START Available records

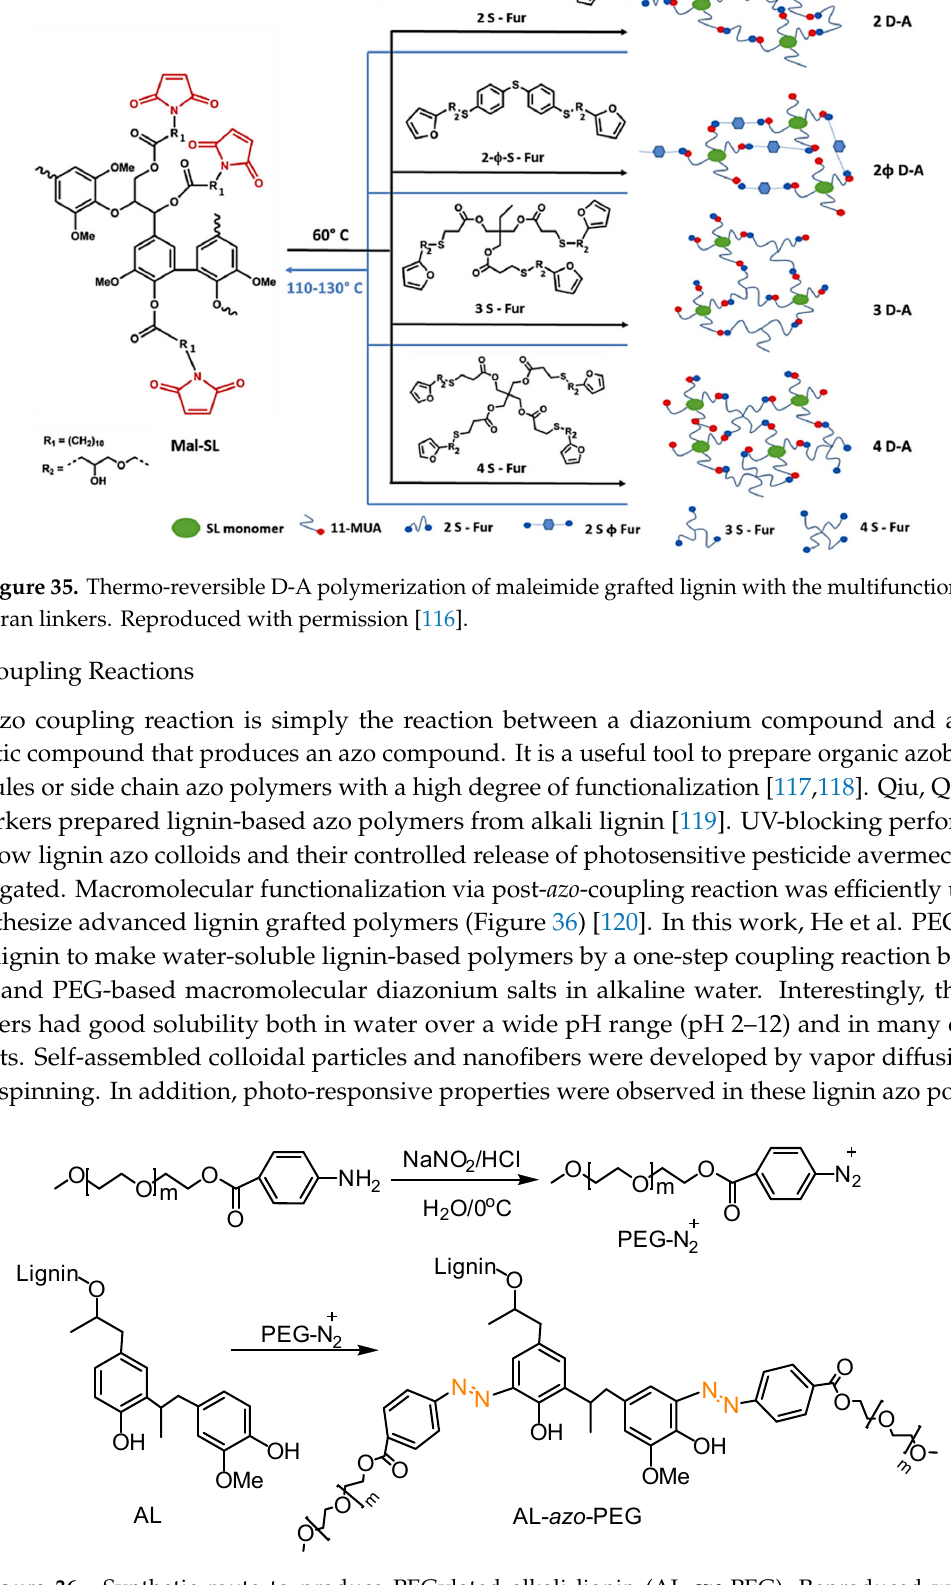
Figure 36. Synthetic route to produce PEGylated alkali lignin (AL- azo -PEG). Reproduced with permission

END Available records
START Available records

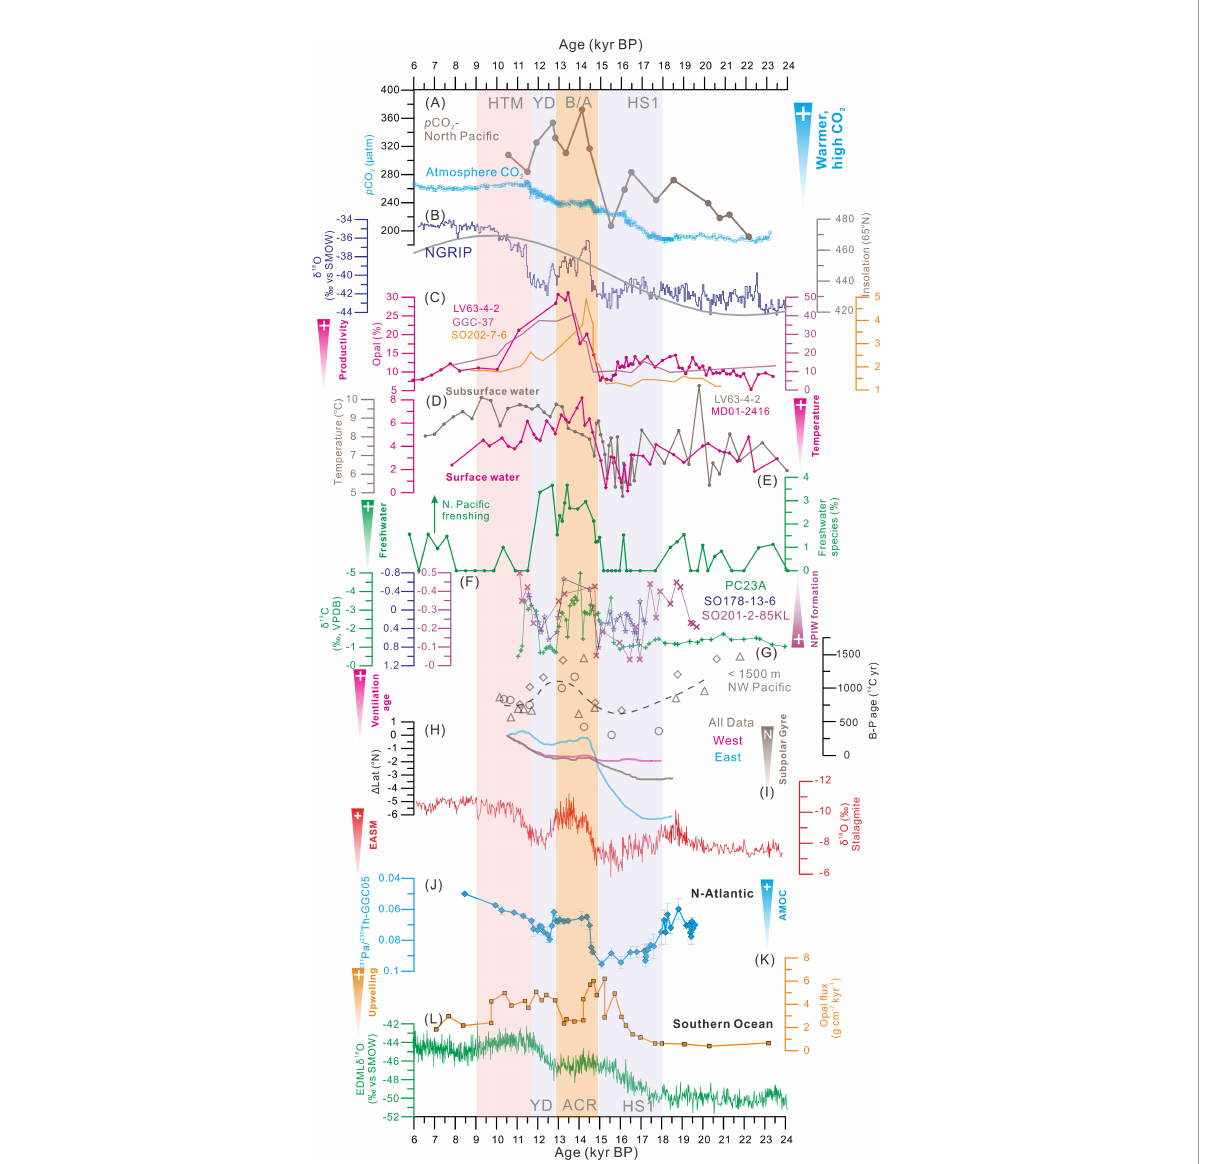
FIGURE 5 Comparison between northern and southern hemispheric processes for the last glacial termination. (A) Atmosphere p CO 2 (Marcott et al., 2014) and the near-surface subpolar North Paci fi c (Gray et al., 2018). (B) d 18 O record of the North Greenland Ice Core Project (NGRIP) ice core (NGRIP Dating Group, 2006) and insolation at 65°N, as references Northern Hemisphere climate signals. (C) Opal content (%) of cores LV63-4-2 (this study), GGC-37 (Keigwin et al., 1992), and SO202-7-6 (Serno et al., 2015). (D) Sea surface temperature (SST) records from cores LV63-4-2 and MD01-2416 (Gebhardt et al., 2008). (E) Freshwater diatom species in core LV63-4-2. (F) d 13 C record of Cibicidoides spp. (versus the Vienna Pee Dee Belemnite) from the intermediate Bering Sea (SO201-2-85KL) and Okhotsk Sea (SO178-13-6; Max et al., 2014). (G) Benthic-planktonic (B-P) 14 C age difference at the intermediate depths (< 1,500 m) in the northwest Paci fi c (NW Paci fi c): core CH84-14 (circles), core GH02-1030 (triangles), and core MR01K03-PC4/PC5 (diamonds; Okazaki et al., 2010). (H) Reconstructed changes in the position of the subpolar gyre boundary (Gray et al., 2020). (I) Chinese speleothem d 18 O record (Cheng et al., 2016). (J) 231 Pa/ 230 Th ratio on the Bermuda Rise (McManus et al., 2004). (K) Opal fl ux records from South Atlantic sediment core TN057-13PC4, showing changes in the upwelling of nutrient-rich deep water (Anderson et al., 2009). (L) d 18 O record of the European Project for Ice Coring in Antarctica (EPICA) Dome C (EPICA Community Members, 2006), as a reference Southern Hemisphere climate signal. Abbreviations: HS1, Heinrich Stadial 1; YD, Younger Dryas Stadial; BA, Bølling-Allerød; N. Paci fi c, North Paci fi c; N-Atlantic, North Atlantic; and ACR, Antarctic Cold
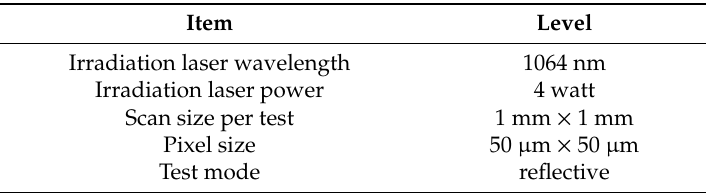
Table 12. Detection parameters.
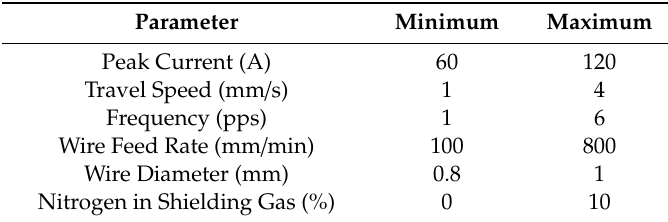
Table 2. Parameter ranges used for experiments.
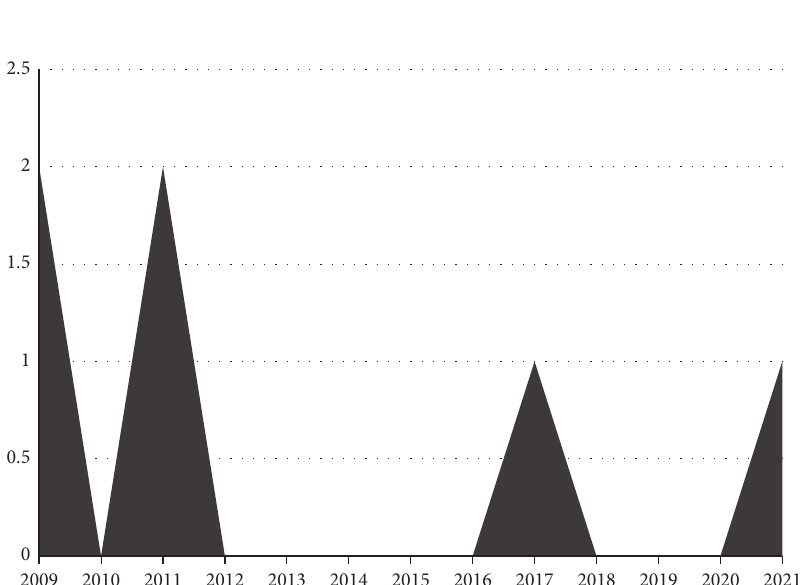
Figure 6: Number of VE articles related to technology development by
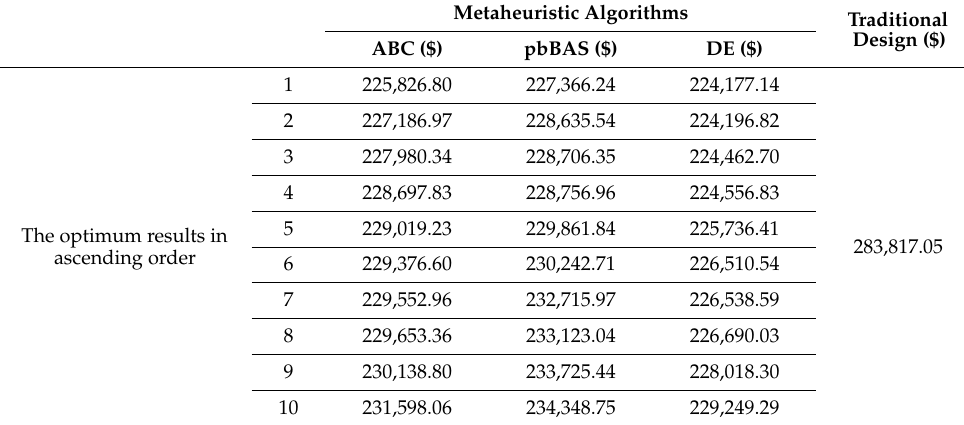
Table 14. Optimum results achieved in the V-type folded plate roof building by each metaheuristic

END Available records

In the entries above, find every line holding the word "Table" and copy it out.

**Exercise output**
Table 12. Detection parameters.
Table 2. Parameter ranges used for experiments.
Table 14. Optimum results achieved in the V-type folded plate roof building by each metaheuristic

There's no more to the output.